Ms. Janelle Gerthoffer, Natural Resources Administrator for Worcester County, explains:  “Natural vegetation in Worcester County is protected by the Chesapeake Critical Areas code, the Atlantic Coastal Bays Critical Areas code, and the Forest Conservation code. Details for each of these codes can be viewed within the Natural Resources Article section at https://ecode360.com/14070057. While these codes protect much of the natural vegetation, they do include allowances for tree removals upon approval from this department.”

That being said, a permit is required for any public or private subdivision plan or site plan approval where grading is required on areas in excess of 40,000 square feet. Those permitted for such activates must comply with the Forest Conservation Law which requires:

“Any non-exempt activity that requires an application for major subdivision, site plan approval, or grading and sediment control permits on an area of land 40,000 square feet or greater must submit a Forest Stand Delineation and a Forest Conservation Plan. In the case of a non-exempt minor subdivision on an area of land 40,000 square feet or greater, a Simplified Forest Stand Delineation and Forest Conservation Plan shall be submitted.”

There must be an equal number of remaining trees to those that are removed during the building process. 

Although tree planting must first occur on-site (wherever the trees were removed), there are some plans for re-planting on another parcel of land in Worcester County. This may be accomplished by purchasing an inexpensive parcel of land to be dedicated exclusively to the county for forestry or locating someone with land that is in need of trees to be planted on their land.
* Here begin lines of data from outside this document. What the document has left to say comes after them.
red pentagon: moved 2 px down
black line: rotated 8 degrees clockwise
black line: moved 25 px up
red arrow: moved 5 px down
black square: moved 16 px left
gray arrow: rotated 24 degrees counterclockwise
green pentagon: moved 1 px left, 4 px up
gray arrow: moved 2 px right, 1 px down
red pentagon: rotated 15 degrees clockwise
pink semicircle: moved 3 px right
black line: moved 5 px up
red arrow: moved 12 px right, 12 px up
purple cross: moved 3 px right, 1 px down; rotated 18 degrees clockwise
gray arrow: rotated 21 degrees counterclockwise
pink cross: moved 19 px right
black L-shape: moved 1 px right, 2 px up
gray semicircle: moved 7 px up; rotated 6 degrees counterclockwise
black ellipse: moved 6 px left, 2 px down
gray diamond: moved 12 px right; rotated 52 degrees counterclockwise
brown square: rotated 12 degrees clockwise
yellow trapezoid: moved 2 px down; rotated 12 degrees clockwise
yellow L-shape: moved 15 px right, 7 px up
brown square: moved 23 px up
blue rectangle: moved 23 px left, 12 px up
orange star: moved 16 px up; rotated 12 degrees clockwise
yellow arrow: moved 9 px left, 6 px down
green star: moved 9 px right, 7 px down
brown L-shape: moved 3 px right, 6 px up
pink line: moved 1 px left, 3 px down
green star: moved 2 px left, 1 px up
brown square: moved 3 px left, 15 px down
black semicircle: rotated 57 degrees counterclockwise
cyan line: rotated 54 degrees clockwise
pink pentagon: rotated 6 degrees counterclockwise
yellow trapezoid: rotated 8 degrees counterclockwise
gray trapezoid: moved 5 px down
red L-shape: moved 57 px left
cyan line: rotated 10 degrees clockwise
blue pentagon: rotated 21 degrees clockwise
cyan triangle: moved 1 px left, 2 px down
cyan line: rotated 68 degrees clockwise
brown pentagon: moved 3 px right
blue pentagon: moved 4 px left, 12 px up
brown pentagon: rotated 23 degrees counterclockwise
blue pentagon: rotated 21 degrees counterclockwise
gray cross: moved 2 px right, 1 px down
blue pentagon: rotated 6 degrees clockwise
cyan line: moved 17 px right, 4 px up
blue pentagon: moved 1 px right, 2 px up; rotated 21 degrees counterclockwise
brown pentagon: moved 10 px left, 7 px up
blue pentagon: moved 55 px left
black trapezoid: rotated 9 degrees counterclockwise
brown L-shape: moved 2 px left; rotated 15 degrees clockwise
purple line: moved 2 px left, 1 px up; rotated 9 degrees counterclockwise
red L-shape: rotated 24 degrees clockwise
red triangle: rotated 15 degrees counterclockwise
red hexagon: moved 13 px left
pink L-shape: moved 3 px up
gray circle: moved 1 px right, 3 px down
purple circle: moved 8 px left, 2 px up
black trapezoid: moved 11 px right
Again, on-site planting is always top priority for mitigation.

There are a few activities that are exempt from the Forest Conservation Law:

  • State highway construction activities
  • Activities on areas located in Chesapeake Bay Critical Areas
  • Agricultural activities
  • Commercial logging and timber harvesting operations
  • Clearing for public utility construction or rights-of-way
  • Routine maintenance and emergency repairs of public utility rights-of-way
  • Surface mining regulated under state law
  • Activities conducted on a single lot where less than 40,000 square feet of forest is disturbed
  • Preliminary plan of subdivision or grading and sediment control permit approved before 7/1/91 or minor subdivision application for which an application was submitted prior to 7/1/91
  • PUD with Step 1 approval prior to 12/31/91
  • Subdivision for agricultural purposes only
  • Subdivision for conservation purposes only
  • Boundary line adjustment providing no accompanying change in land use
  • Subdivision where the area of non-tidal wetland forest is greater than or equal to area of a reforestation required
  • Construction and maintenance of water and sewage treatment facilities or landfills
  • Construction of linear utilities
  • County road construction
  • Cutting of trees for surveying purposes
  • Habitat programs approved by a government agency
  • Intrafamily transfers, including subdivision

These regulations protect our health and quality of living by protecting our natural resources here on the Eastern Shore, but can cause headaches for some home builders.

I would suggest asking for a feasibility study period for any land purchases.  This would allow time to take your plans to the county and be certain that the land you intend to purchase is suitable for your intended use.